3. Limitation on Delegation. The Corporation acknowledges and agrees that
LMWW, in accepting the delegation hereunder, is agreeing to perform only those
aspects of the AML Program that have been expressly delegated hereby and is not
undertaking and shall not be responsible for any other aspect of the AML Program
or for the overall compliance by the Corporation with the PATRIOT Act.
4. Notice to Corporation. In the event that LMWW files a suspicious
activity report, a Form 8300, or other report or notice with any regulatory or
government agency, then LMWW shall immediately notify the Corporation's
Anti-Money Laundering Compliance Officer, unless prohibited by applicable law.
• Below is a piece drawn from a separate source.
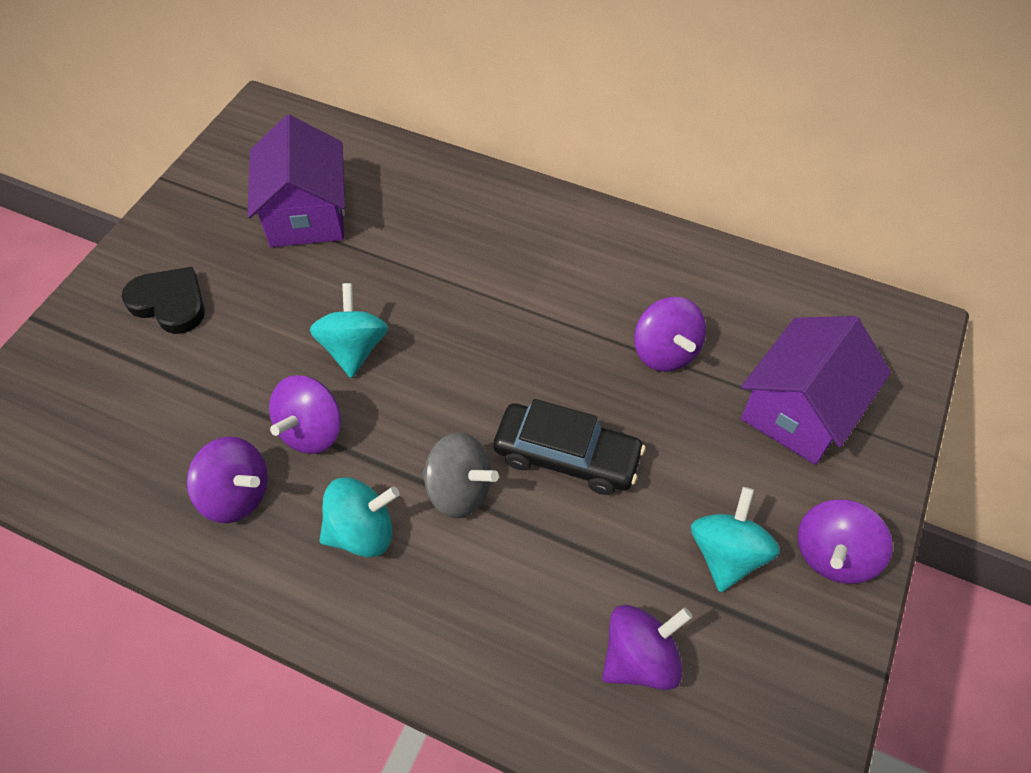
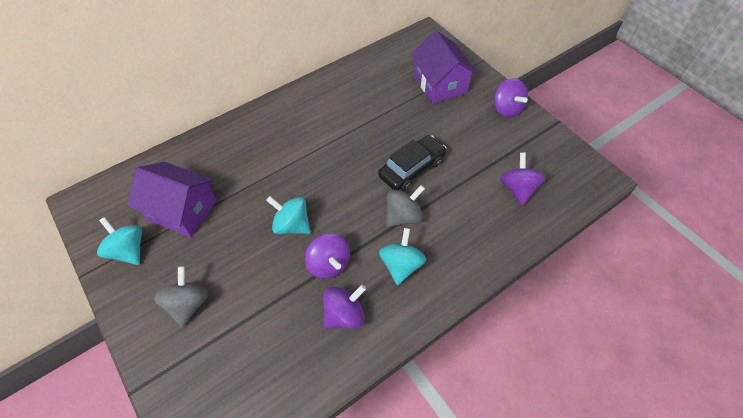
camera: 60 degrees left, 0 degrees up
(169, 303) = (188, 304): black heart -> grey spinning top
(665, 352) = (383, 110): purple spinning top -> none
(726, 554) = (488, 139): turquoise spinning top -> turquoise spinning top (128, 250)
5. Payment for Shares. LMWW shall follow the Fund's policies regarding
acceptable methods of payment for the purchase of Fund shares, which may change
from time to time.
6. Dealer Agreements. In the event that LMWW retains one or more brokers
in connection with the offering and sale of shares of the Fund, LMWW shall
obtain representations from such broker to the effect that such broker has
implemented an anti-money laundering program complying with such broker's legal
obligations under the PATRIOT Act.
7. Agents. LMWW may engage one or more agents to perform the anti-money
laundering services on behalf of the Corporation contemplated hereby, provided
that in such event LMWW shall remain responsible to the Corporation for the acts
or omissions of such agent to the same extent as LMWW is for its own acts or
omissions.
8. Reporting. At the written request of the Corporation, LMWW will
provide promptly to the Corporation, upon receipt or creation, the following
documents or information: (a) any policies or procedures adopted by LMWW to
insure performance of the duties delegated herein, and any material amendments
thereto; (b) any report or notice filed on behalf of the Funds with any
regulatory or government agency; (c) the results of any examination by any
regulatory or government agency as contemplated by Section 2, above; (d) any
audit report produced pursuant to Section 1.(f). herein; and (e) any other
information reasonably requested by the Funds.